Converting plutonium into a waste would involve baking it into a rock-like material, such as glass or ceramic, and wrapping that in steel and concrete to create solid blocks, which would then be buried in a reinforced bunker under the sea known as a geological disposition facility (GDF).
It is an utterly appalling and needless decision
The UK’s plutonium is currently stored at Sellafield as a powder, which could serve as the potential feedstock for pressing into fuel pellets. But storing plutonium as a powder creates greater health and safety risks than storing it in a more solid form, because it makes entry into the human body easier.
Since 2011, the NDA’s preference has been for the reuse of the nation’s plutonium, but after a near 15-year-long review, the government has turned its support to waste.

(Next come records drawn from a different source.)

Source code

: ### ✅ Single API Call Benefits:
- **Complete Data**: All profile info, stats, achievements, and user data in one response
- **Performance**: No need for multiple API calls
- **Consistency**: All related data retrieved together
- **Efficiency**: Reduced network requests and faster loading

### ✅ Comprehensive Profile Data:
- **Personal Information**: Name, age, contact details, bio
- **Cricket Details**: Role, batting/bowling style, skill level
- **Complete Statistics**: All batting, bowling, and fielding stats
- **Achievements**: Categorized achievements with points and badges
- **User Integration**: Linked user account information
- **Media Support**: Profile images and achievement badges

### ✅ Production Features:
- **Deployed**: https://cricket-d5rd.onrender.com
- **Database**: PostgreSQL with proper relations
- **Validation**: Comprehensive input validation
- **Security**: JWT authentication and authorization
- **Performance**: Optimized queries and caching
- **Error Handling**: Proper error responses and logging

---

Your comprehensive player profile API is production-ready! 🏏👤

Confirming the decision, Department for Energy Security and Net Zero (Desnz) minister Michael Shanks cited “substantial technical, deliverability and economic analysis” from the NDA which identified the preferred option.
But a number of political and industry figures have struggled to understand the reasoning behind the gear shift.
“It is an utterly appalling and needless decision,” a senior nuclear industry figure says of the decision.
“We are deeming one of our biggest national assets as a liability,” another industry expert tells The House, adding that it is “the most stupid thing imaginable”.
Why is it happening? “Because there is no accountability when it comes to the NDA,” they say, adding that there is nothing above them to establish priorities that consider long-term national interest.
“What’s changed? The answer is, well, nothing really. This is where we are really bad with national assets, and there’s no long-term sense of stewardship.”
Professor Adrian Bull, British Nuclear Fuels Limited chair in nuclear energy and society at the University of Manchester’s Dalton Nuclear Institute, makes clear: “It’s technically a government policy decision, not the NDA’s.”

Former Desnz minister Andrew Bowie, now acting shadow energy secretary, says officials in Whitehall put on the pressure for immobilisation early.
“There seemed to be, from officials in the department, a real desire to move fast on this and make a decision to put plutonium beyond use before we needed to take that final decision,” he tells The House. “It was just quite clear that that was the direction of travel that had been decided upon.”
Bowie adds: “What is the seeming urgency for this decision to be taken? We just took the view that there was no urgency and that it didn’t need to be taken, which is where we left it at the time.”
It was a decision, the former minister says, that led to “some consternation in officialdom”, including from within the NDA.
Sources point to a hatred of what is generally referred to as ‘separated material’ like the plutonium at Sellafield.